ベトガーはザクセン地方で産出する原料(カオリンと雪花石膏(アラバスター))を変えて何度も試験焼きを繰り返し、試行錯誤の末に、白い半透明の磁器の秘密に迫る発見をします。改良を重ね、ついに1709年3月28日、彼は「中国のものに勝るとも劣らない、上質の白磁」を製造できるようになったと報告。かくして1710年1月23日、アウグスト王は王立磁器工場の新設を布告したのです。
ベトガーの発明に加え、ヘロルト(1696~1775)、ケンドラー(1706~1775)という優れた絵付師や陶工職人が工房に入ったことによって、マイセン磁器の名声が確立。ザクセン王国の財政は大いに潤い、ドレスデンはエルベ河のフィレンツェと呼ばれるに相応しい芸術・文化の都として栄えます。

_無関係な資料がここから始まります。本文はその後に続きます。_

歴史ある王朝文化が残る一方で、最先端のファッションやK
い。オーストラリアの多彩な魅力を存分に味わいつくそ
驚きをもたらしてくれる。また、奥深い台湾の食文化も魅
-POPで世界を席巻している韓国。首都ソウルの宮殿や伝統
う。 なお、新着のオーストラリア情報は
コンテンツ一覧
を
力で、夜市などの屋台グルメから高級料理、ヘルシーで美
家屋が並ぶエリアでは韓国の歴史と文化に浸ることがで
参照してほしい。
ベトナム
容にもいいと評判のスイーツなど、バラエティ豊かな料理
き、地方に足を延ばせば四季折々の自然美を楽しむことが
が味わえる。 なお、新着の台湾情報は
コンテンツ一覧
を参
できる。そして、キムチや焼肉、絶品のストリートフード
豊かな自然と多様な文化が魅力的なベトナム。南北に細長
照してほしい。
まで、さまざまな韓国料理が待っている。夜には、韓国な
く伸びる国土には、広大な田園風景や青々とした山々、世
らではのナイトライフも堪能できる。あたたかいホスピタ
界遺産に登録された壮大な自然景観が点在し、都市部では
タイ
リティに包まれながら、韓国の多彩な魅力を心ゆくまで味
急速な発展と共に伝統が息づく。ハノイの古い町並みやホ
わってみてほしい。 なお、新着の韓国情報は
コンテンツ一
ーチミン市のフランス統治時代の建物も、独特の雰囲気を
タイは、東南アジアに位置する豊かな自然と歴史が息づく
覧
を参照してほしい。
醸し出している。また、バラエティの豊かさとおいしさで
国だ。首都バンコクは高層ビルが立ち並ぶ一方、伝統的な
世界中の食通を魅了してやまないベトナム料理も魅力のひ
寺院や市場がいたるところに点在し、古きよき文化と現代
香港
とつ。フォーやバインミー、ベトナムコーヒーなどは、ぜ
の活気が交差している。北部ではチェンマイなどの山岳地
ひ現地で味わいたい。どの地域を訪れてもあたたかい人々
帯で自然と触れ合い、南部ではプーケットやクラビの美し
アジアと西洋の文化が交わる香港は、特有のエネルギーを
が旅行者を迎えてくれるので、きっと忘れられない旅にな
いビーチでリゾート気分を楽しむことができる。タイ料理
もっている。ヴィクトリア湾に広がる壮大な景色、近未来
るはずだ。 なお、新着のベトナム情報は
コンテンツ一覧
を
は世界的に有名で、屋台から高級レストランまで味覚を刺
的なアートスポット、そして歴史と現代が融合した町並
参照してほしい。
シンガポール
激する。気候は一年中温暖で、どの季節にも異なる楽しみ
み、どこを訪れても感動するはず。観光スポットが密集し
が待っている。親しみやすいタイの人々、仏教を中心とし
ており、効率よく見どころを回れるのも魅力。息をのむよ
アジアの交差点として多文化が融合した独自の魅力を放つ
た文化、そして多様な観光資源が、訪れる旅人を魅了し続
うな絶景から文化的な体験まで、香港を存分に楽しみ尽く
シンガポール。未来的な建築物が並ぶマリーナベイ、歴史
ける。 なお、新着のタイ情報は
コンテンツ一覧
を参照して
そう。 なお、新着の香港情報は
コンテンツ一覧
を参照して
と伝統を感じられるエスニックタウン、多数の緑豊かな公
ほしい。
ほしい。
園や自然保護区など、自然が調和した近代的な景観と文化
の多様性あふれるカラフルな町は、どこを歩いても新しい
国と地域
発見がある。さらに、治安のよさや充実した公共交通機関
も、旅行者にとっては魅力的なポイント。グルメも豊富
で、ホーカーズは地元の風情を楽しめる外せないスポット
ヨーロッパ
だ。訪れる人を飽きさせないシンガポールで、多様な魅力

磁器製造の秘法(素材粘土の産地、調合法、焼成温度、高温を得るための窯の設計、彩色絵具の成分など)を探ろうと、フランス、オーストリアなどヨーロッパ中の競争相手が、ドレスデンやマイセンの町にスパイを送り込むものの、ザクセン側は秘密漏洩に対する厳罰、作業者の監視、核心情報に接し得る人物の限定、素材の独占などの措置によって磁器製法の秘法を独占し得ました。
しかし、いつしか機密が漏洩します。人材の引き抜きなどによって秘法が拡散し、各地に磁器造りの窯が設立。マイセンに代わってアウガルテンやセーブルなどの名声が高まることになるのです。